TASK INSTRUCTIONS ->
1. Answer these questions from the article on the attack on Mexico City's police chief:
(a) What root causes of violence does the administration's security strategy aim to address?
(b) On which boulevard was the police chief's armored vehicle intercepted?
(c) How many gunshot wounds did the police chief receive?
2. Duplicate the stretch of the article on the attack on Mexico City's police chief from "López Obrador conceded" through "by violent cartels.".
3. Pick up the article on the attack on Mexico City's police chief after its final sentence and continue it.

Despite Friday’s armed attack on Mexico City Police Chief Omar García Harfuch, President Lopez Obrador promised there will be neither a war against organized crime nor an accord made with criminal organizations.
But analysts doubt the approach will be successful.
The president said on the weekend that his administration will continue with its non-confrontational security strategy, which aims to bring peace and tranquility to Mexico by addressing the root causes of violence, namely poverty and lack of opportunity.
On Friday morning, a highly armed group – allegedly contracted by the Jalisco New Generation Cartel (CJNG) – intercepted and opened fire on the armored vehicle in which García was traveling on Paseo de la Reforma, Mexico City’s most iconic boulevard. The attack left the police chief with three gunshot wounds and killed two of his security detail and a bystander.
In a video message from the National Palace on Saturday, the president acknowledged that it had been a difficult week due to the continuing Covid-19 pandemic, last Tuesday’s earthquake in Oaxaca, and the attack on García. But “the will of the Mexican people to move forward is more powerful,” he said. “Let’s not lose faith. We will win.”
López Obrador conceded that “we’re afraid because we’re human beings” but stressed that he and the members of his government are not “cowards” and won’t be intimidated by violent cartels.

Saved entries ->
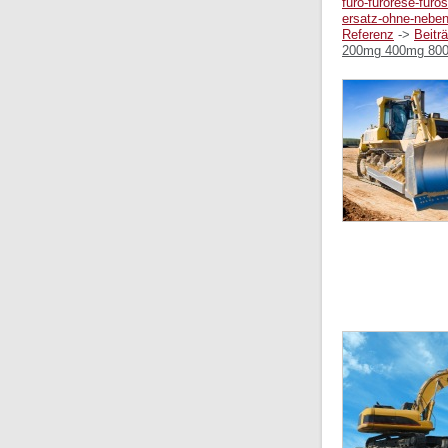
furo-furorese-furo
ersatz-ohne-nebe
Referenz
->
Beitr
200mg 400mg 800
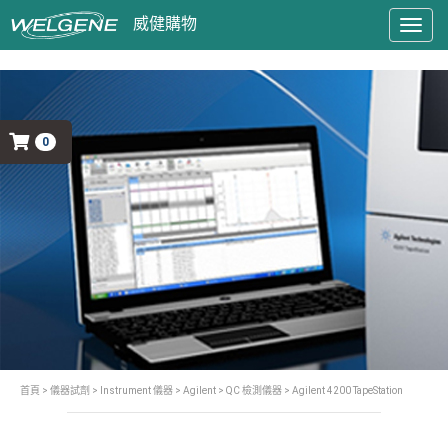
Togg
navig
0
首頁
>
儀器試劑
>
Instrument 儀器
>
Agilent
>
QC 檢測儀器
> Agilent 4200 TapeStation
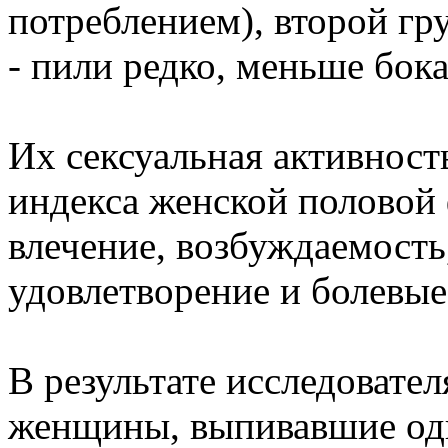
потреблением), второй гру
- пили редко, меньше бока
Их сексуальная активност
индекса женской половой
влечение, возбуждаемость
удовлетворение и болевы
В результате исследовател
женщины, выпивавшие оди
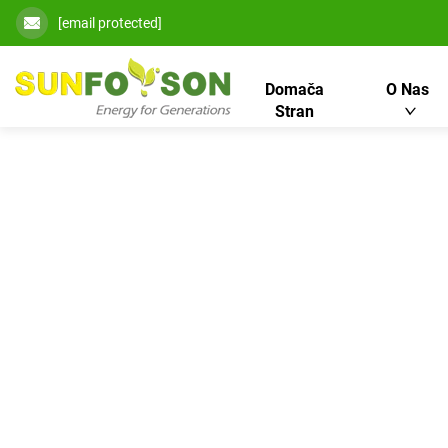
[email protected]
Domača
O Nas
Stran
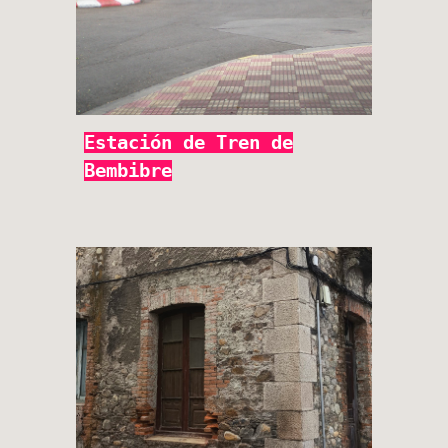
Estación de Tren de
Bembibre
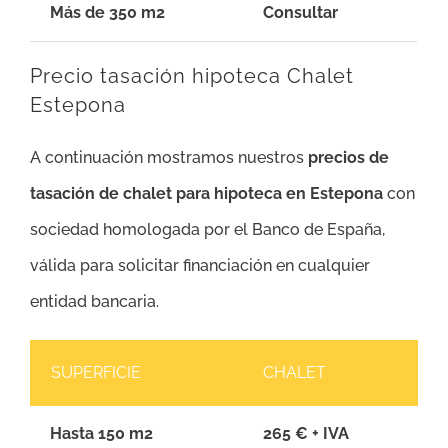
Más de 350 m2
Consultar
Precio tasación hipoteca Chalet
Estepona
A continuación mostramos nuestros
precios de
tasación de chalet para hipoteca en Estepona
con
sociedad homologada por el Banco de España,
válida para solicitar financiación en cualquier
entidad bancaria.
SUPERFICIE
CHALET
Hasta 150 m2
265 € + IVA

OUTPUTS FOR THE TASKS ->
1.
(a) Poverty and lack of opportunity.
(b) Paseo de la Reforma.
(c) Three.

2.
López Obrador conceded that “we’re afraid because we’re human beings” but stressed that he and the members of his government are not “cowards” and won’t be intimidated by violent cartels.

3.
However, the government’s security strategy will not involve “declaring war” on criminal organizations or violating human rights, he said.
“We’re not going to make any agreements with organized crime like in the past. There’s a stopping point, a limit … On one side there’s the authorities and on the other, crime. Hopefully this is understood.”
López Obrador said that his administration is focused on addressing the causes of violence, on giving people – especially young people – better access to education and jobs so that they have options that will steer them away from antisocial behavior.
But two experts raised doubts about whether the government’s approach is enough to quell the violence that has remained stubbornly high in 2020, even as the country faced coronavirus lockdown measures.
The director of the National Citizens Observatory, a nationwide crime watch organization, told the newspaper El Universal that the role of the state is to guarantee citizens’ right to a lawful society, and if it’s not doing that, it’s not fulfilling its function.
“If he [López Obrador] doesn’t want to declare a war, that’s fine and I applaud him, but it should be clear what they are going to do,” Francisco Rivas Rodríguez said.
“Social programs are not crime prevention programs … they have nothing to do with the crisis of violence that we are living,” Rivas added, a claim that puts him at odds with the president.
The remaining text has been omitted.